Updated: 2:15 p.m.
With Manny Machado off the board, so too are the Padres in the Bryce Harper sweepstakes.
Are the Phillies just bidding against themselves at this point?
Let's take a look at the rest of the market:
The White Sox richest reported offer to either player this offseason was in the range of $200 million. Aside from not being able to offer the most money, the White Sox offer even less of a chance to win now than the Padres. Harper is uber-competitive, so you would think this matters.
White Sox executive VP Ken Williams said this:
Ken Williams: “We could not go that $300M level.”— Daryl Van Schouwen (@CST_soxvan) February 19, 2019
Here's what White Sox GM Rick Hahn had to say:
Hahn says he’ll take the next few hours “feeling pretty pissed” about not getting Machado, but will then look at what they have in the clubhouse and feel better about what they have for the future.— Chuck Garfien (@ChuckGarfien) February 19, 2019
Hahn: “This isn’t the last time we’ll be going after premium talent.”— Chuck Garfien (@ChuckGarfien) February 19, 2019
These do not sound like the comments of a team that thinks it has a chance to land Harper.
You learn in this business to never say never, especially when it comes to high-priced negotiations that can change at a moment's notice.
The Nationals, by word and deed, appear to have moved on from Harper. They have a good outfield even without him — Juan Soto, Adam Eaton, top prospect Victor Robles — and also must worry about paying underrated star Anthony Rendon when his contract expires after 2019.
Rumblings about Harper's work ethic also leaked out of the Nationals' spring training clubhouse earlier this week.
Washington's payroll is nearing $200 million and is precariously close to exceeding the luxury tax threshold of $206 million. The Nats do, however, have about $60 million coming off the books after 2019.
That said, the Phillies should be able to top Washington's offer, especially since all of the Nats' highest-priced players have deferrals in their contract. The Phils should be able to close a deal without deferring any of the money.

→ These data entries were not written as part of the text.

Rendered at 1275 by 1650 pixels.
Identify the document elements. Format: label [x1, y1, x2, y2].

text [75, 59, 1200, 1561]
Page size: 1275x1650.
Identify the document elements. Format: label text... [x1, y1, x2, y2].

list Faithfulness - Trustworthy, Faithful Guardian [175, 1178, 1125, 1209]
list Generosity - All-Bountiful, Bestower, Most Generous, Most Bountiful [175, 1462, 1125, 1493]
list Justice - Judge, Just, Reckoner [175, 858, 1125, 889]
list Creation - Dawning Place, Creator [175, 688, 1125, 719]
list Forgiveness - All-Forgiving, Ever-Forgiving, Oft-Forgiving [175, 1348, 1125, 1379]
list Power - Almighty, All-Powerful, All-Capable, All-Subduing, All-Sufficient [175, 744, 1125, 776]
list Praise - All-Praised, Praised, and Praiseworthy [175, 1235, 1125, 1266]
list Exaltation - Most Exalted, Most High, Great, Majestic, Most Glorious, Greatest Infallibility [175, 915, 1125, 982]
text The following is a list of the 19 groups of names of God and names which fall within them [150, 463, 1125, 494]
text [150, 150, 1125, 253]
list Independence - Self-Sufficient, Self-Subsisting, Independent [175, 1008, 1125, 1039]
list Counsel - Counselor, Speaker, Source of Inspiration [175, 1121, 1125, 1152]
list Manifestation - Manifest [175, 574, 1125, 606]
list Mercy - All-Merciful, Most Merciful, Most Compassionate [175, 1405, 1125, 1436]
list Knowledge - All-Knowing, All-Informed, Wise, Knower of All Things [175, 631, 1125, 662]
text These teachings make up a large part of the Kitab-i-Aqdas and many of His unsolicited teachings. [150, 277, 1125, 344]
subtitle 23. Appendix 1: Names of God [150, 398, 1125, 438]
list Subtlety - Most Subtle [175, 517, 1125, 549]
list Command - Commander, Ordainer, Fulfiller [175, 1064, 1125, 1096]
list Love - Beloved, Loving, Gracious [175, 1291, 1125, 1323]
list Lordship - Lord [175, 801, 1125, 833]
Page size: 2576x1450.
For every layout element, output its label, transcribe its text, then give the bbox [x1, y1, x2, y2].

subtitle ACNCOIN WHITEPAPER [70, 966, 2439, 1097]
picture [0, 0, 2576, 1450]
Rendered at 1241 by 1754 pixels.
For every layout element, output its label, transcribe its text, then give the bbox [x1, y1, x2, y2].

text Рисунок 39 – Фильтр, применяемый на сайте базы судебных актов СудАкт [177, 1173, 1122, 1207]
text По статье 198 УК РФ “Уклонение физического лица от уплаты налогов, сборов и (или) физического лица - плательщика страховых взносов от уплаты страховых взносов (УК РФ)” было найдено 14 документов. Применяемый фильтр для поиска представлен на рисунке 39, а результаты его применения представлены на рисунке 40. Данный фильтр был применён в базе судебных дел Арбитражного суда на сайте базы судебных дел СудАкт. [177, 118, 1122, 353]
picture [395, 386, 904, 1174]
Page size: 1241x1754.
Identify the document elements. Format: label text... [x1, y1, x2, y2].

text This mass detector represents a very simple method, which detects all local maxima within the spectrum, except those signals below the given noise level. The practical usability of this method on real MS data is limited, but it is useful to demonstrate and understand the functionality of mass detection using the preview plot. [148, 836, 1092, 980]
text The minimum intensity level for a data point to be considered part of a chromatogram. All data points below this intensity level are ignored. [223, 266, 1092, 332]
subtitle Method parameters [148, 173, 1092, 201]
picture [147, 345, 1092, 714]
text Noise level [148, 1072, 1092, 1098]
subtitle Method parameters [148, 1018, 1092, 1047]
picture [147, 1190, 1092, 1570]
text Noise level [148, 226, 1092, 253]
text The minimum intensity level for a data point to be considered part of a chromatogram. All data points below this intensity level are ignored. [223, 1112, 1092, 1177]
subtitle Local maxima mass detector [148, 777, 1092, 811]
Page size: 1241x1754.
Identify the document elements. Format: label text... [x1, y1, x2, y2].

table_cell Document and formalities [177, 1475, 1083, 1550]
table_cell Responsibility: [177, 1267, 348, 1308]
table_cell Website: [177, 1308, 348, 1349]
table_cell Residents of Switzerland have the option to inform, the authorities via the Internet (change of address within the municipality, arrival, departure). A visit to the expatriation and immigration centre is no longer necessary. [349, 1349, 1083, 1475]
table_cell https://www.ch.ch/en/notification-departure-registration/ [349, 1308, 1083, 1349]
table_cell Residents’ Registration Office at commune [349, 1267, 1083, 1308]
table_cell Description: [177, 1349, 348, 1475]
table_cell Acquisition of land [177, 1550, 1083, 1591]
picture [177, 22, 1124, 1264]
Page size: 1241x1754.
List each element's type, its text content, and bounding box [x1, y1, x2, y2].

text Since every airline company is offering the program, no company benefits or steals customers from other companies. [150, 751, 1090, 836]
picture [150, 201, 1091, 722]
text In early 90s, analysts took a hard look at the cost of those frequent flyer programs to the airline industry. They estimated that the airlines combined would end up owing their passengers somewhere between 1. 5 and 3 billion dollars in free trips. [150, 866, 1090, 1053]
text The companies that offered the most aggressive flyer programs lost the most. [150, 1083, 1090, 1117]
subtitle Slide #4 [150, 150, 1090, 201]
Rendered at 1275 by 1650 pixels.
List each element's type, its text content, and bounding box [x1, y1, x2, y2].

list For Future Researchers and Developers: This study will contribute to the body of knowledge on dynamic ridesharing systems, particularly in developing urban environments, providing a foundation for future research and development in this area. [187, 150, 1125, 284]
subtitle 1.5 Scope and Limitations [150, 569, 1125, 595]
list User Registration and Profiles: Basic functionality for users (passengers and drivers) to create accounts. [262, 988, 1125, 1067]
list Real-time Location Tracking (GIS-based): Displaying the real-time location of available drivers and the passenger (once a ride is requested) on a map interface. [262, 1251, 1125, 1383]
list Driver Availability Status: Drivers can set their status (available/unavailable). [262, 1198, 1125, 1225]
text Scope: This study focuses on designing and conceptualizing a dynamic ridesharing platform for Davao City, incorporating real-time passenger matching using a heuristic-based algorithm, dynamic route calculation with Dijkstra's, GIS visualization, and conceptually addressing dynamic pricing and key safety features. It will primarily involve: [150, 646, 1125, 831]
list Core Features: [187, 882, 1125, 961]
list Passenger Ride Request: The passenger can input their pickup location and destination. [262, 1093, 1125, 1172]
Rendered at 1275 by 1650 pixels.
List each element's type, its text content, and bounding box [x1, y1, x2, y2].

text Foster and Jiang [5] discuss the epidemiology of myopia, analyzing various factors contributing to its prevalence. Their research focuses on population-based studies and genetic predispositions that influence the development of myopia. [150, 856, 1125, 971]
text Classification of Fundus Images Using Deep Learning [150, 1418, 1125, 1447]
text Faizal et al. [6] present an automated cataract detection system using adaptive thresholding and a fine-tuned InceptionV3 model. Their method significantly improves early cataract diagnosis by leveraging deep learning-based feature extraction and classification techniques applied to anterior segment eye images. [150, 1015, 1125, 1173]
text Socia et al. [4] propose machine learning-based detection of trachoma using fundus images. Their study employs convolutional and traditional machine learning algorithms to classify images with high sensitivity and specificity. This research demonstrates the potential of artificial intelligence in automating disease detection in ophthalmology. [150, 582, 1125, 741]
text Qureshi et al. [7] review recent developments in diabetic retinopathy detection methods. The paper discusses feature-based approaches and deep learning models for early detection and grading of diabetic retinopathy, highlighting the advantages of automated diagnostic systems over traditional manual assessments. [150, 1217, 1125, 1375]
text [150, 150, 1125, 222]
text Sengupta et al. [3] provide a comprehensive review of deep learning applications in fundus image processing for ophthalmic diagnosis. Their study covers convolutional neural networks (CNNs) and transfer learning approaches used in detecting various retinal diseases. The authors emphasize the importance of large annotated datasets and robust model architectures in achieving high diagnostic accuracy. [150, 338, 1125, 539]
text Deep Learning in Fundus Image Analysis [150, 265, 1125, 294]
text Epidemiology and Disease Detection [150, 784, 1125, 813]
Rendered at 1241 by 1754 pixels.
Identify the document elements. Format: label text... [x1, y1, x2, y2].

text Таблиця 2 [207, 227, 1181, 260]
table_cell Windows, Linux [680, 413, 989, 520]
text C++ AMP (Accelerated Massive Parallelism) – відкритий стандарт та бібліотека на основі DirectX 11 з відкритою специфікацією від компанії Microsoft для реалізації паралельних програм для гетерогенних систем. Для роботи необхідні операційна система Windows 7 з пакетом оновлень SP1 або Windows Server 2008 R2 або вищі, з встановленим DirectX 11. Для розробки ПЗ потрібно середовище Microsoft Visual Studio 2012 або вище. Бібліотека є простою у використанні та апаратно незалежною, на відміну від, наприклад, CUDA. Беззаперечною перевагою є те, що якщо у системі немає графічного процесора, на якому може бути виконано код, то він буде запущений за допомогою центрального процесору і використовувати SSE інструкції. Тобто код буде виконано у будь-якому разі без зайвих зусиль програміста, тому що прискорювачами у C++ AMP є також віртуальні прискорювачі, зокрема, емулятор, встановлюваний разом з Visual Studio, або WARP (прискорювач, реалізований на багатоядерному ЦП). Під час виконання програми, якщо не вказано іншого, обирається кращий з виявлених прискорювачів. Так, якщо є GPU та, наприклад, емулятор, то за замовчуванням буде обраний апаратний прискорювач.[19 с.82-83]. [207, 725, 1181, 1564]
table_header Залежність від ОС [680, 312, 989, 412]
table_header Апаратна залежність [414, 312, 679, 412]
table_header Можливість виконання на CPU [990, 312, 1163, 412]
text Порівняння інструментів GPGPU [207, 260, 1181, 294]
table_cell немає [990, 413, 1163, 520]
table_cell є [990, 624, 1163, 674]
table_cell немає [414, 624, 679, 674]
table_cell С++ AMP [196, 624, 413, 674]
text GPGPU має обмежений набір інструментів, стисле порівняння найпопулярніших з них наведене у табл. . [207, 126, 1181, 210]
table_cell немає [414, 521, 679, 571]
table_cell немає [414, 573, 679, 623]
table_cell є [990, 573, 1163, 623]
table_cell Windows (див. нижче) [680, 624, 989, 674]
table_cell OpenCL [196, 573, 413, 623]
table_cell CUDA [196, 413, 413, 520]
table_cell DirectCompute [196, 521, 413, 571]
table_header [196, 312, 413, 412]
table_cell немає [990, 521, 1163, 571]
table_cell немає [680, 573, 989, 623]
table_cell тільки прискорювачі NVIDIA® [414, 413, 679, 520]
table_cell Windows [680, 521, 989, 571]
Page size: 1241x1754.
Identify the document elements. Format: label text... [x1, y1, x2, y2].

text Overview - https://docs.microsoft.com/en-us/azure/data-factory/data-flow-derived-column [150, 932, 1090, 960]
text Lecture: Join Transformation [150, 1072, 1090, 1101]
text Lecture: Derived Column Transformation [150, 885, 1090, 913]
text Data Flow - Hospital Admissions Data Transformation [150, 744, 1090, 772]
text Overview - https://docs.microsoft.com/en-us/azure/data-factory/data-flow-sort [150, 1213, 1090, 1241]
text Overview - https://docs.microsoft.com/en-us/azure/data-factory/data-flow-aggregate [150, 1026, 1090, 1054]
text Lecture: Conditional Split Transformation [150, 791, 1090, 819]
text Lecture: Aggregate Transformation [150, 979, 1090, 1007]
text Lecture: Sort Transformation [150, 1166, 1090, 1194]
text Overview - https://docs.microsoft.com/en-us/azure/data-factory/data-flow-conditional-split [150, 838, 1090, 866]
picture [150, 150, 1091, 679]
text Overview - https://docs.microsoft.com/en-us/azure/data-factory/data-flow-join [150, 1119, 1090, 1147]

Deferral vs. non-deferral should be an easy decision for any player.
If money means the most to Harper, the Phillies have the clear advantage. If it's a combination of money and comfort, you can't just outright eliminate the Nats.
The Giants have reportedly only been interested in giving Harper a shorter-term deal. At this point, especially after Machado got a 10-year contract from the Padres, it would be extremely surprising if Harper went that route. It might look like a loss, which Scott Boras is rarely willing to take.
The Giants were a team to worry about because of the affinity Harper and his wife Kayla have for the Bay Area and because of his friendship with guys like Brandon Crawford and Buster Posey.
But again, the Giants just aren't a win-now team. They won 73 games last season and their top players are aging out of their primes. Posey is no longer the elite offensive option he once was. Madison Bumgarner, a free-agent at season's end, is no longer the unquestioned ace he once was.
San Francisco is also a tough place to hit. Harper's numbers there would probably be worse than they were at Nationals Park (which plays mostly neutral but hitter-friendly when it's warm) and at Citizens Bank Park.
The pressure is on the Phillies' front office to get this done. The biggest roadblocks at this point would be an 11th-hour mystery team emerging, or a genuine hesitance from Harper to play in Philadelphia. There's no real indication he doesn't want to be in Philly other than this tweet, which could also be a mere ploy by Boras to get the Phillies to boost their offer one final time.